YOUR TASK: Across the listing below, count the lines containing "Page". Answer with that number only.

MATERIAL SHOWN:
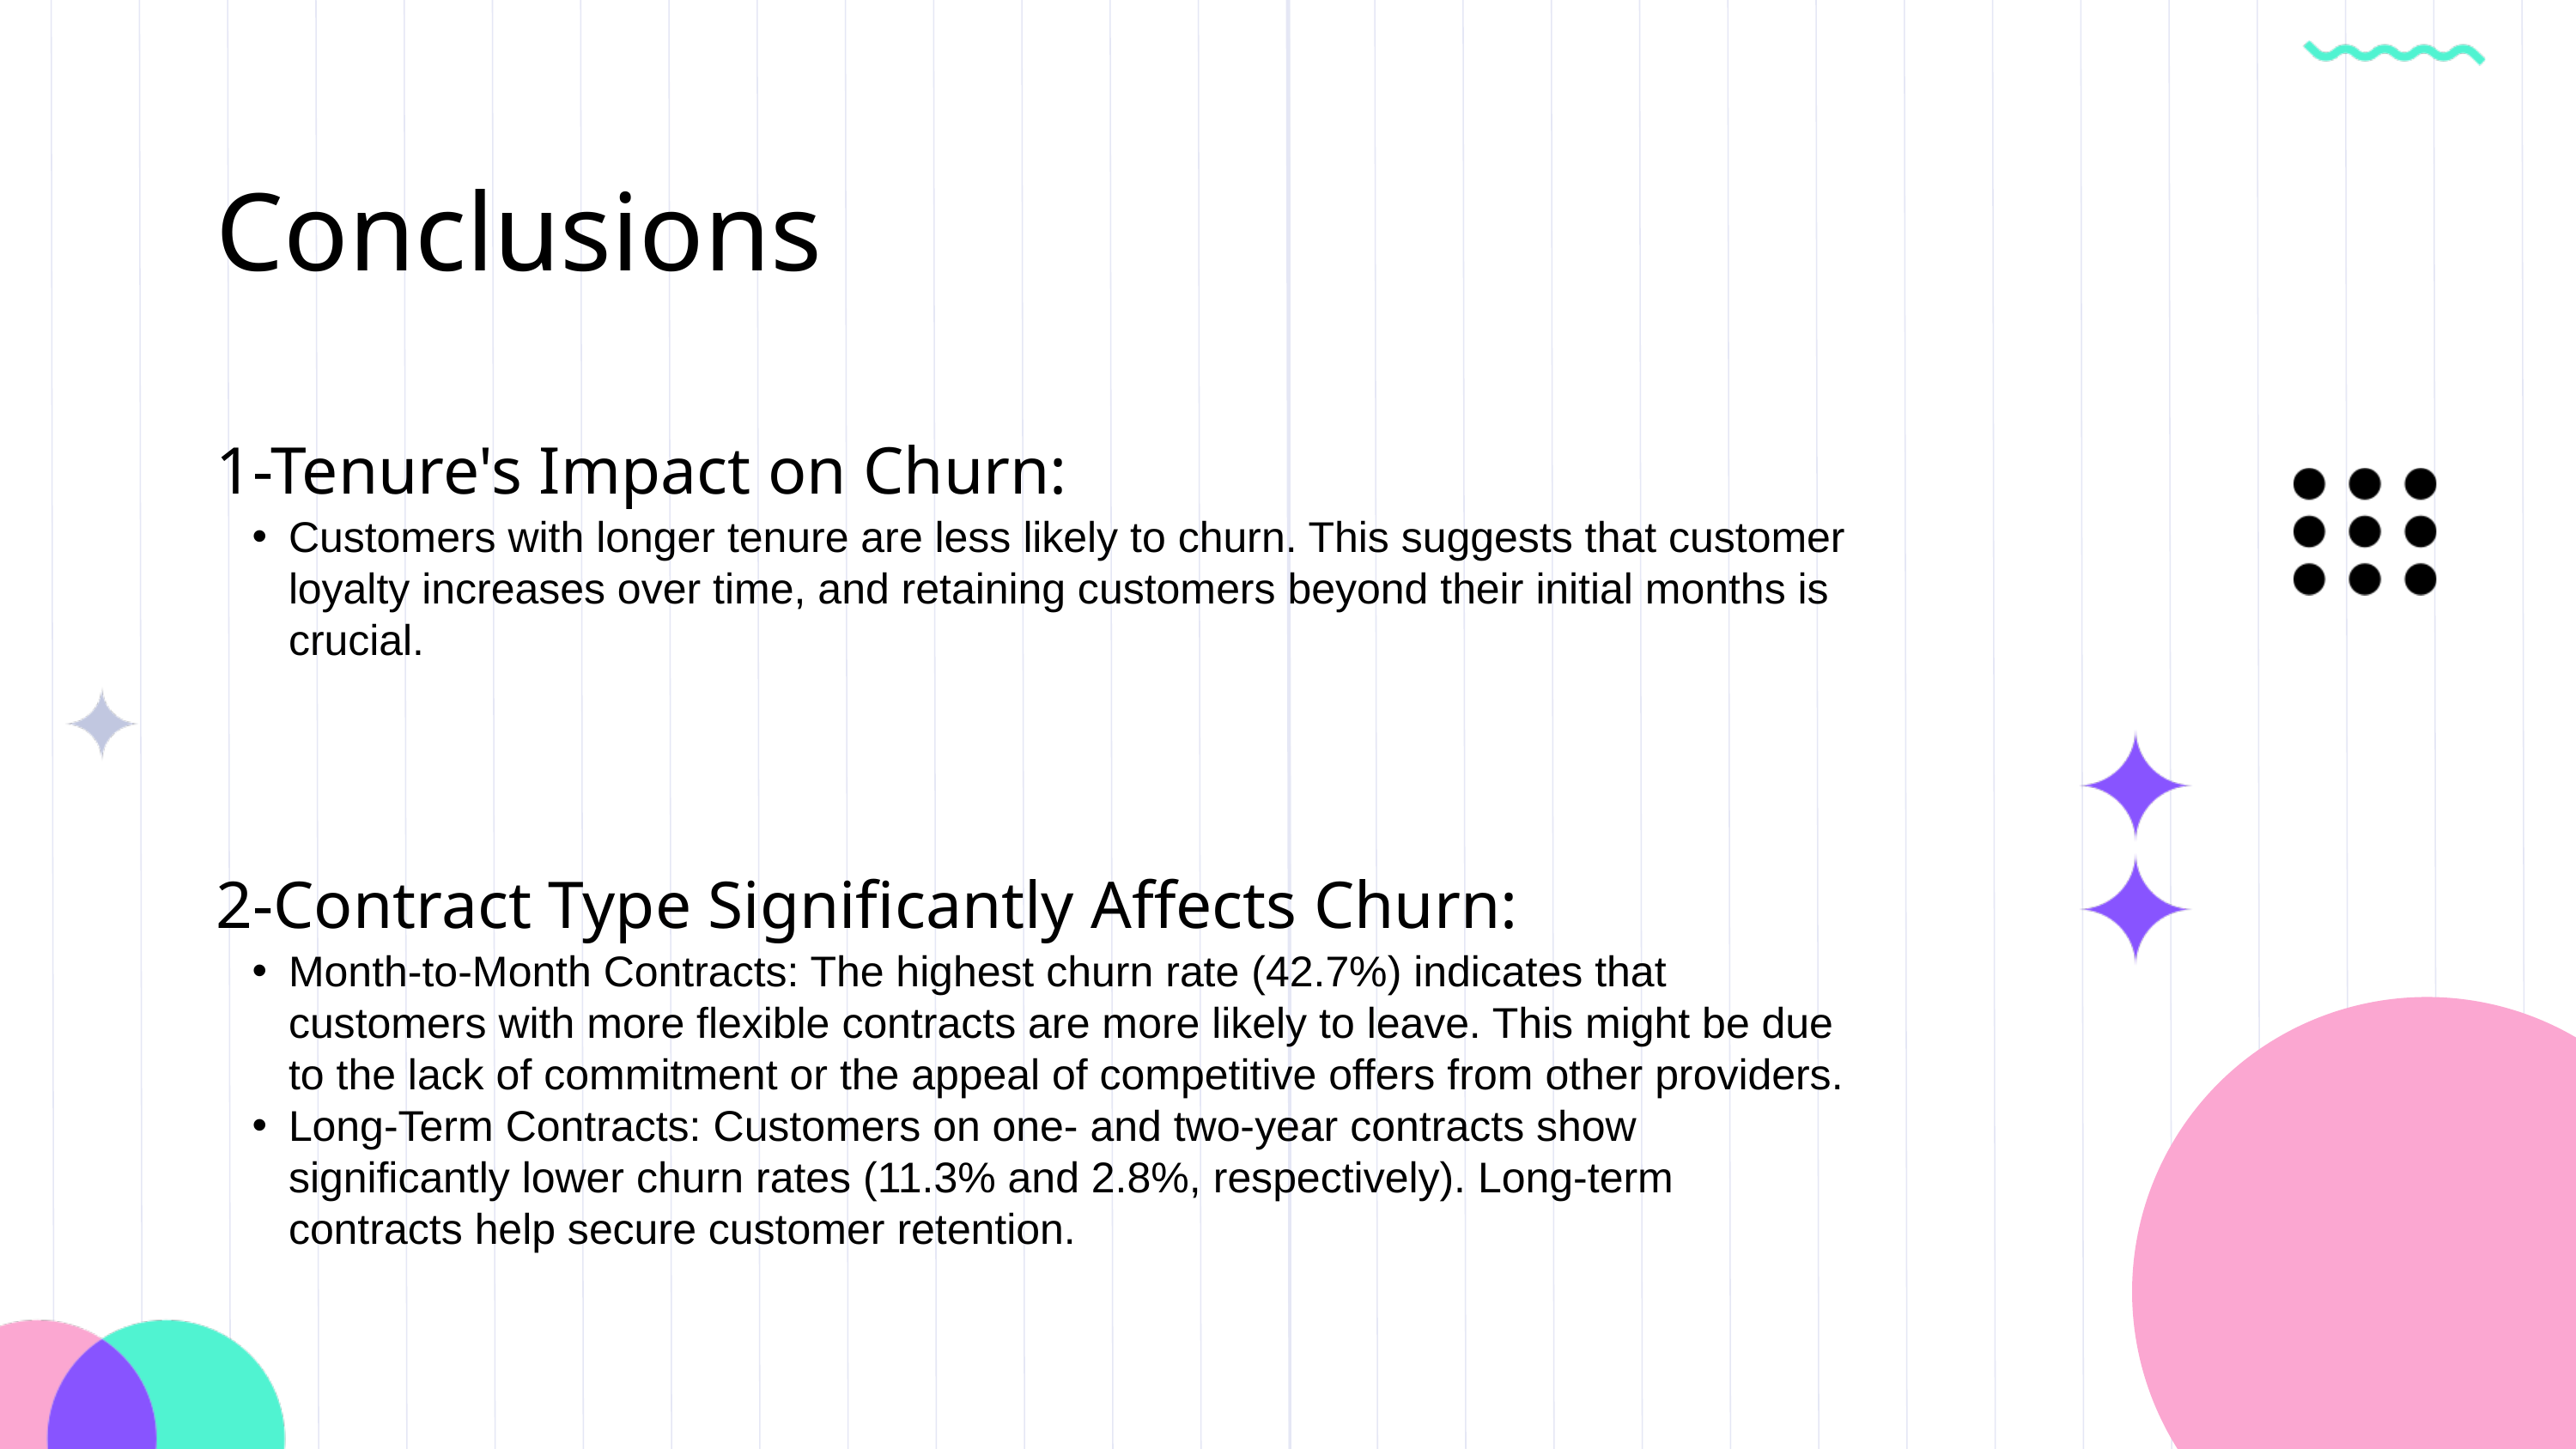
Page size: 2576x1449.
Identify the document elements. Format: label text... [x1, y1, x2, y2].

text_box Customers with longer tenure are less likely to churn. This suggests that customer loyalty increases over time, and retaining customers beyond their initial months is crucial. [216, 509, 1853, 716]
text_box [0, 40, 2486, 1449]
text_box 1-Tenure's Impact on Churn: [216, 429, 1853, 507]
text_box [2131, 997, 2576, 1449]
text_box [2079, 729, 2193, 967]
text_box Conclusions [216, 163, 2360, 293]
text_box [2293, 468, 2437, 596]
text_box Month-to-Month Contracts: The highest churn rate (42.7%) indicates that customers with more flexible contracts are more likely to leave. This might be due to the lack of commitment or the appeal of competitive offers from other providers. Long-Term Contracts: Customers on one- and two-year contracts show significantly lower churn rates (11.3% and 2.8%, respectively). Long-term contracts help secure customer retention. [216, 943, 1853, 1305]
text_box 2-Contract Type Significantly Affects Churn: [216, 864, 1853, 941]
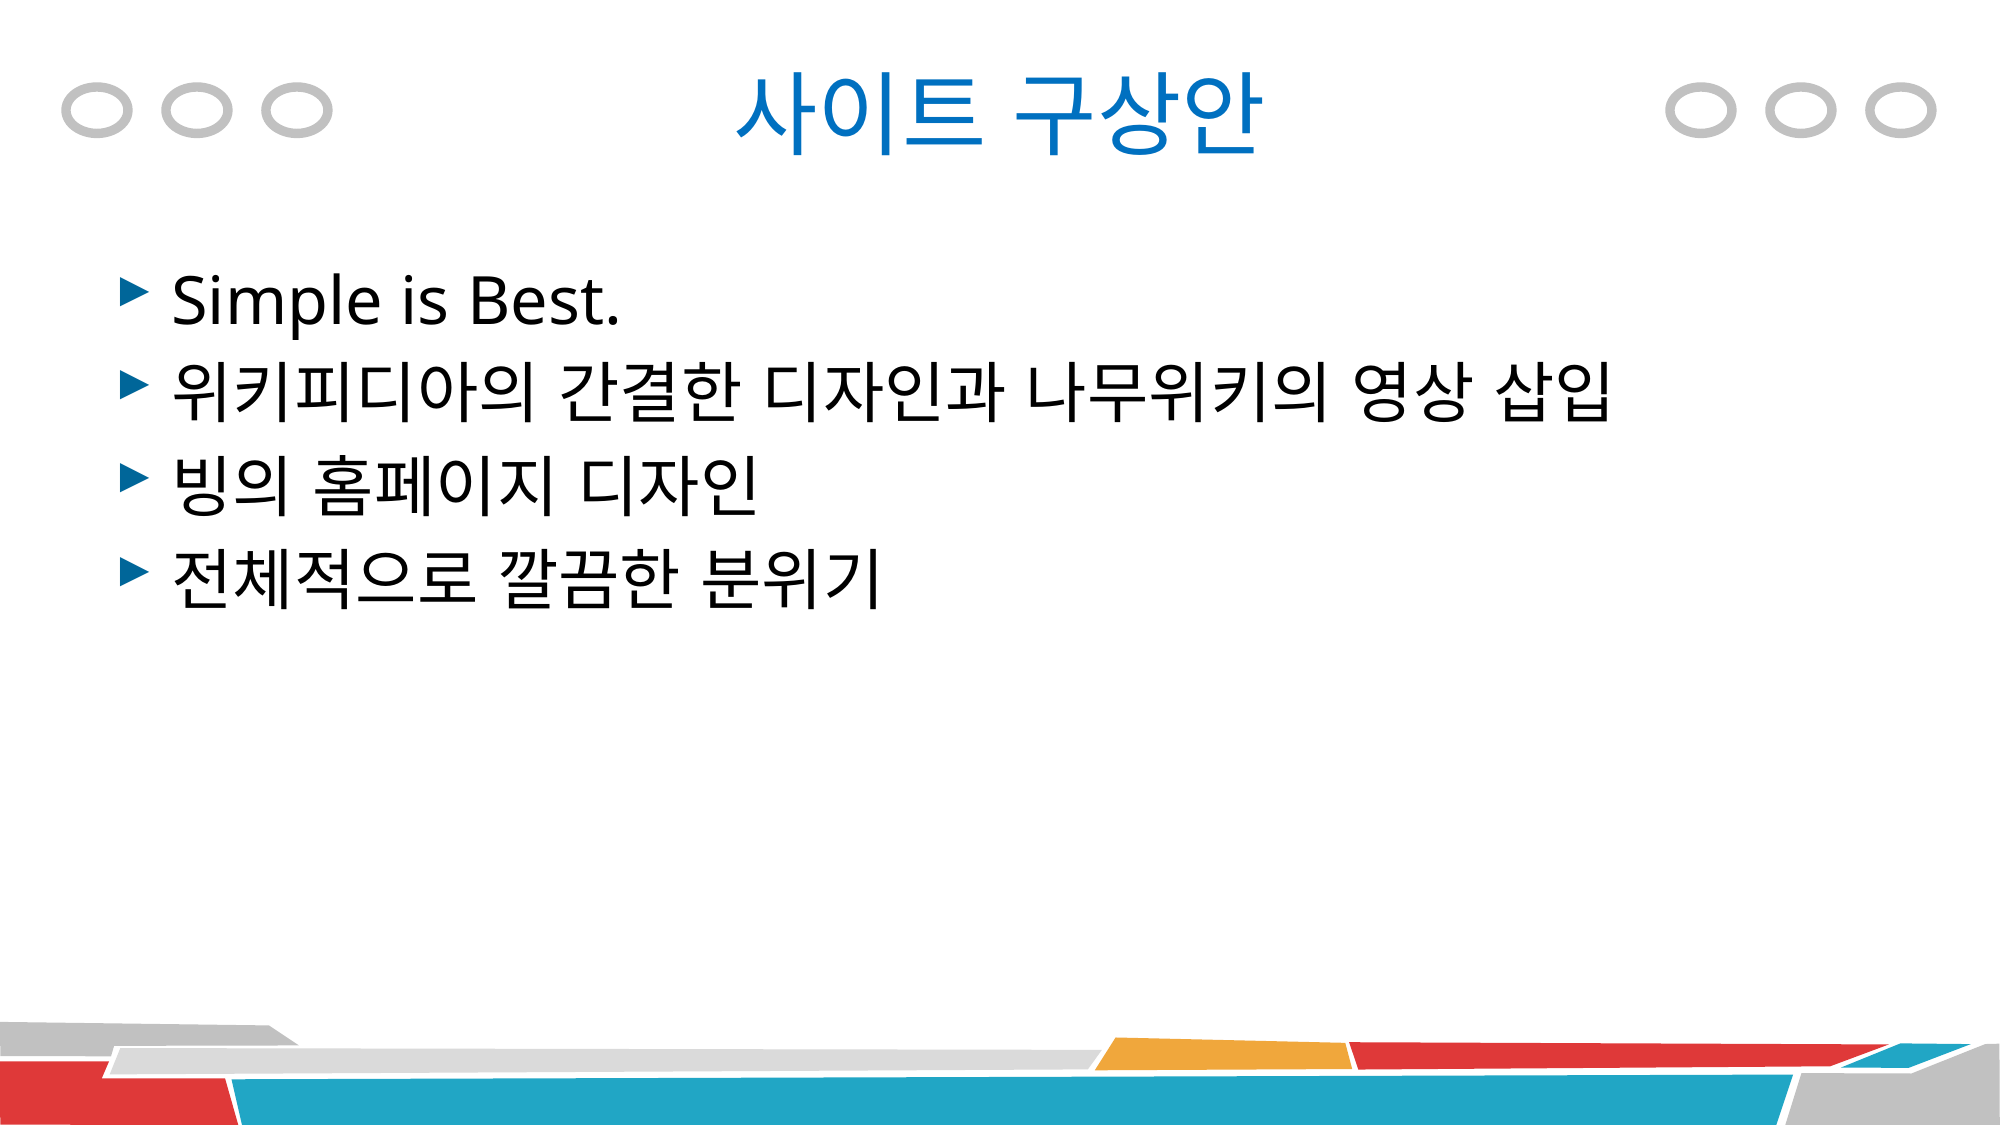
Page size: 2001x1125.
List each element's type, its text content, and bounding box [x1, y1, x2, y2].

list Simple is Best. 위키피디아의 간결한 디자인과 나무위키의 영상 삽입 빙의 홈페이지 디자인 전체적으로 깔끔한 분위기 [99, 250, 1900, 1005]
title 사이트 구상안 [350, 18, 1650, 206]
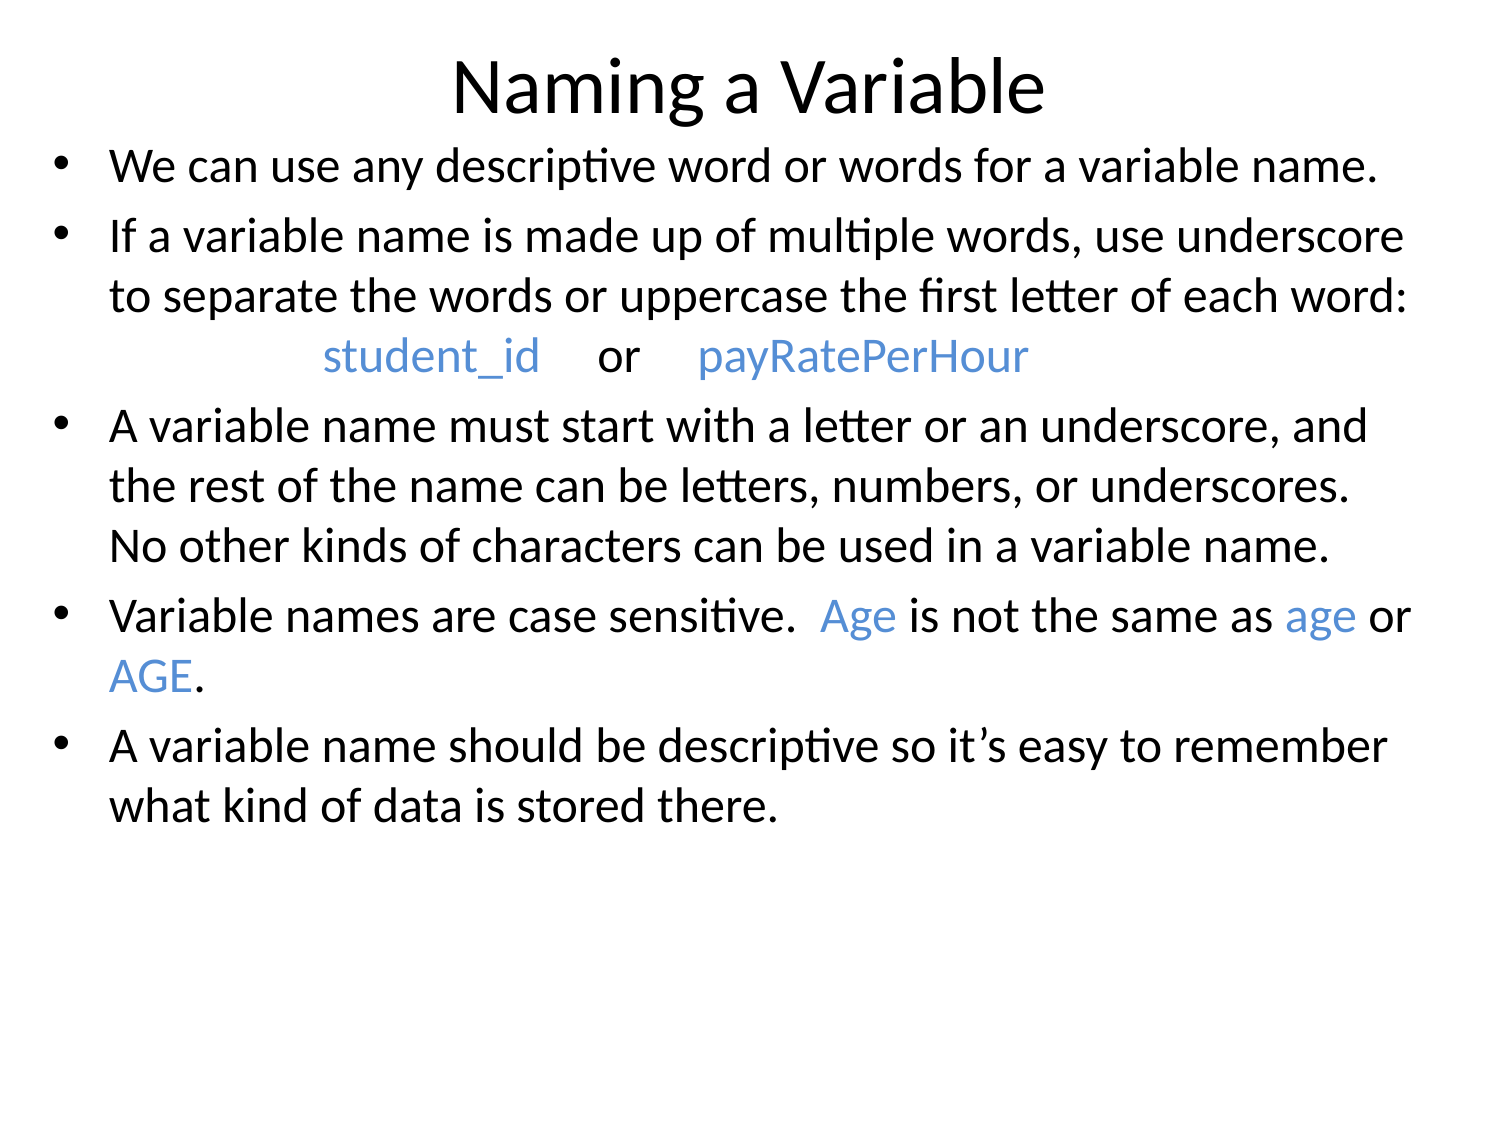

TASK OUTPUT: 2